Unplug phone A before leaving. As long as Phone A is plugged in, it will continue to refuse to give up its identity of SIP/100 . Two devices cannot share the exact same registration and Asterisk will always send to the device on record(the last one to register). As long as there is a periodic re-registration process this will continue to cause you problems. even your chan_agent workaround has been killed by the asterisk development team as AgentCallbackLogin was removed in 1.6.

Instead of trying to fight gravity, try using momentum. In the end, how is using multidevice-exten not a viable option? You send the calls to 2 devices at the same time. Dont want phone B to ring when you are away from that phone? Set DND on the phone as you leave the office(though most people don't care if the phone rings in their empty office). Temporarily sitting at Jane Doe's desk for the day? Try setting the call forwarding or find-me/follow-me feature of your userportal so the calls arrive at your desk (stacked up with call screening you can even press a digit to accept or reject the call to your voicemail).
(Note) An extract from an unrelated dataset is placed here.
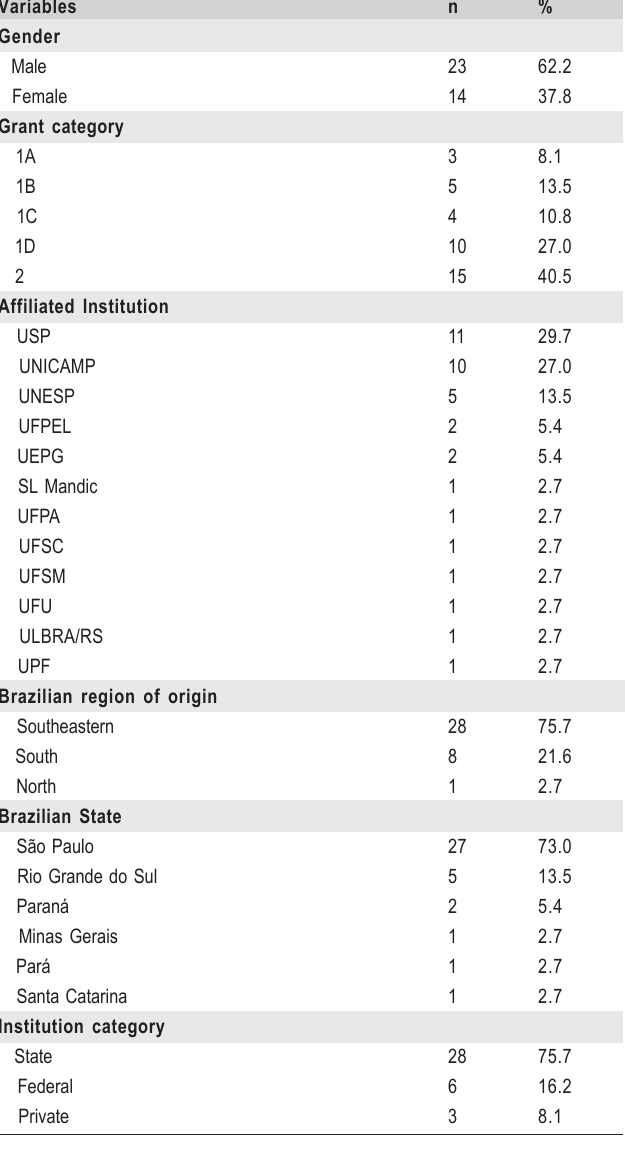
Table 1. Distribution of researchers according to gender,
Easy solutions aside: Trying to get chan_sip to do something its incapable of doing will just frustrate you. Its only a matter of symantics that the channel ID and the extension # match. You could write some elaborate new extension handler (make sure you read macro-tl-userexten, macro-tl-userexten-base, and macro-tl-userexten-rg-base to make sure you dont leave anything out) that does its own channel-to-extension mapping. You could have all the phones register as 3 digit IDs but run your phone system as 4 digit extensions and use the astdb as a lookup for registration. Just understand that your users might forget to move their location and complain that they aren't getting calls. In this scenario you call extension 1217, which does a lookup in the astdb for 1217 and finds that its last login was from SIP/205 (notice how I chose the 2XX pattern to pair with the 12XX extensions? I'll get to that in a second). It then places a call to SIP/205 and continues though the dialplan for the extension number called (voicemail, forwarding, etc). If there is no astdb value (like just got setup) you could have it try stripping the first digit ${EXTEN:1}, which would work if you used a convention like extensions are sip ID's with a 1 in front of it etc. An experienced coder could probably do this in 5 to 15 hrs depending on complexity. A feature-code menu would also have to be written where one logged in to set their current phone mapping to their extension, perhaps a playback of the current settings.